Search code examples
pythonlinuxrsyncflask-socketio

How can you get real time copy progress of a large file with Python?


I've searched high and low, and each time I find something that looks promising it's not panned out.

Ultimately I want to grab the real time progress of a file copy on a linux machine from inside python. I'll take that progress and emit it to a client web page with Flask-SocketIO, likely threaded to avoid blocking.

I don't mind if it's rsync, copy, or any other means...(shutil etc) to handle the actual copy. I just want a hook to push an update over the socket.

Thus far I've found this to be the most promising. However, I'm not quite grasping it's console printing mechanism, because when I try to print output to a file, or just a regular Python print, it comes out one character at a time.

import subprocess
import sys

def copy_with_progress(src, dst):
    cmd = 'rsync --progress --no-inc-recursive %s %s'%(src, dst)
    sub_process = subprocess.Popen(cmd, close_fds=True, shell=True, stdout=subproces.PIPE, stderr=subprocess.PIPE)
    while sub_process.poll() is None:
        out = sub_process.stdout.read(1)
        sys.stdout.write(out)
        sys.stdout.flush()


src = '/home/user/Downloads/large_file.tar'
dst = '/media/usbdrive/large_file.tar'

copy_with_progress(src, dst)

Which came from this SO question: Getting realtime output using subprocess

However, this reports the output back over stdout. I'd like capture this output in a variable and emit it.

The stdout progress looks like this, with one line being updated constantly: large_file.tar 323,780,608 19% 102.99MB/s 0:00:12 When I print the variable named 'out' I get a single character that prints to the screen cycling a new line over and over.

How do I capture this info in a way that's useable for transmitting to client side?
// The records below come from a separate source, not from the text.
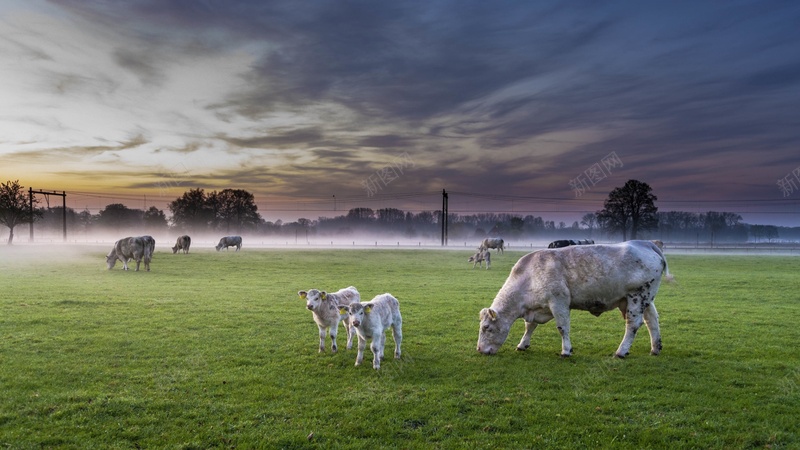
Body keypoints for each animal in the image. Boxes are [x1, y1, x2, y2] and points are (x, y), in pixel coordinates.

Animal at [478, 241, 672, 360]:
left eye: (486, 328)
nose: (479, 350)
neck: (528, 276)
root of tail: (644, 243)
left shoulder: (559, 302)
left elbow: (562, 327)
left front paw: (566, 350)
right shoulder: (537, 307)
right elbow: (530, 326)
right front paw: (522, 344)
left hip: (636, 296)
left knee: (633, 324)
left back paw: (621, 351)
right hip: (646, 298)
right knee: (652, 321)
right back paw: (655, 348)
Is there a way to grab the entire line for each refresh of the status?


Solution

  • What I've done in the past is to copy the data in chunks and use a callback function to monitor the progress. Something like:

    # Python_2
    
    def copy_with_callback(sourceFile, destinationFile, callbackFunction):
        chunk = 4*1024
        sourceSize = os.path.getsize(sourceFile)
        destSize = 0
        with open(sourceFile, 'rb') as fSrc:
            with open(destinationFile, 'wb') as fDest:
                data = fSrc.read(chunk)
                if len(data) == 0:
                    break
                fDest.write(data)
                destSize += len(data)
                callbackFunction(sourceSize, destSize)
    
    def example_callback_function(srcSize, dstSize):
        ''' Just an example with print.  Your viewer code will vary '''
        print 'Do something with these values:', srcSize, dstSize
        print 'Percent?', 100.0 * dstSize / srcSize
    
    def main():
        src = '/tmp/A/path/to/a/file.txt'
        dest = '/tmp/Another/path/to/a/file.txt'
        copy_with_callback(src, dest, example_callback_function)
    

    An advantage is this python code doesn't depend upon OS specific functionality.